Erratum: Solvent Polarity under Vibrational Strong Coupling

13 May 2024, Version 1
This content is a preprint and has not undergone peer review at the time of posting.


In a research article published last year we reported red shifting of the charge transfer band of Reichardt’s dye in the visible spectrum when the solvent was vibrationally coupled to an optical cavity, indicating a change in the polarity of the solvent. The magnitude of the observed shifts correlated with the alkyl chain length of the alcohol solvents and with their polarizability and solvent-accessible surface area. Control experiments under off-resonance conditions in which none of the vibrational bands of interest were coupled to the cavity showed no shifts. We interpreted these experiments as evidence that strong coupling is responsible for the observed shifting, and that the change in solvent polarity was due to the impact of vibrational strong coupling (VSC) on London dispersion forces within the coupled solvent. However, additional experiments and transfer matrix simulations (TMS) to mimic the transmission of light through the optical Fabry Perot (FP) cavity have caused us to revisit this interpretation.

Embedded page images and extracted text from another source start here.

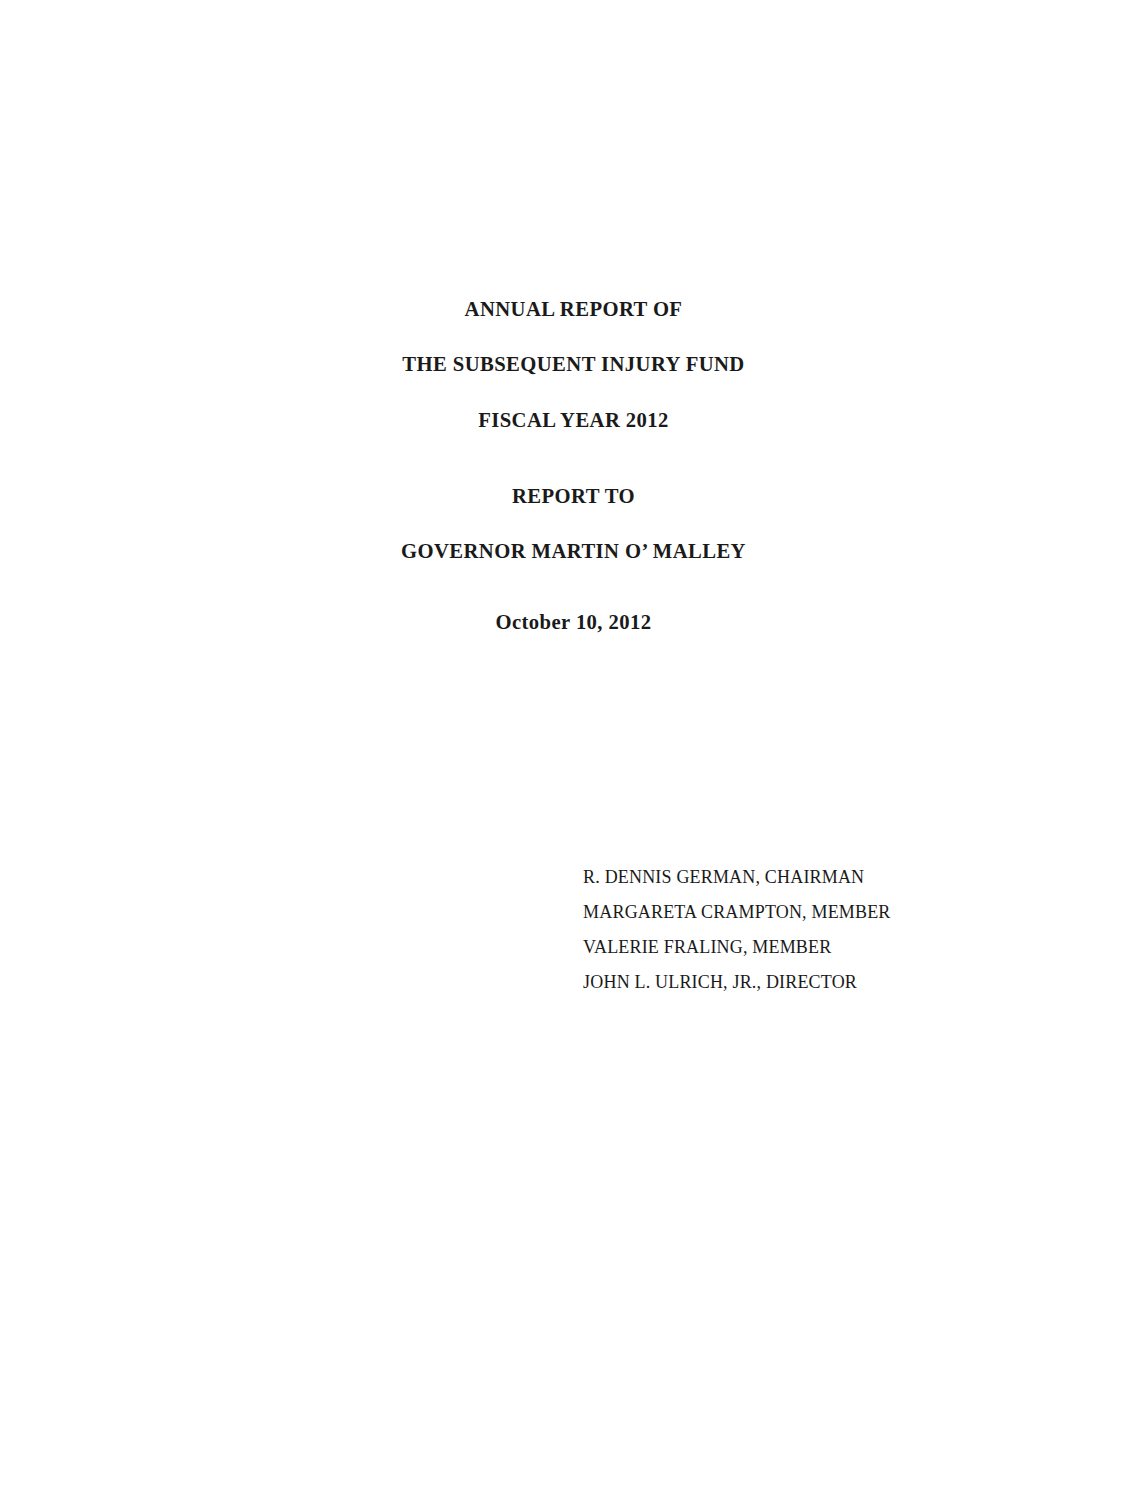ANNUAL REPORT OF
THE SUBSEQUENT INJURY FUND
FISCAL YEAR 2012
REPORT TO
GOVERNOR MARTIN O’ MALLEY
October 10, 2012
R. DENNIS GERMAN, CHAIRMAN
MARGARETA CRAMPTON, MEMBER
VALERIE FRALING, MEMBER
JOHN L. ULRICH, JR., DIRECTOR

We now believe that the observed shifts for Reichardt’s dye were an optical artifact caused by neglecting reflection when measuring absorbance in transmission mode. Unfortunately, the parameters found to modulate the magnitude of the shift in our experiments were also found to do the same in the TMS. We regret to not have identified the underlying reason for the shift in the absorption spectrum and hope that the simulation results presented here will be instructive for the Strong Coupling community. This spectral error does not undermine the conclusion of other published studies showing effects of VSC on London dispersion forces.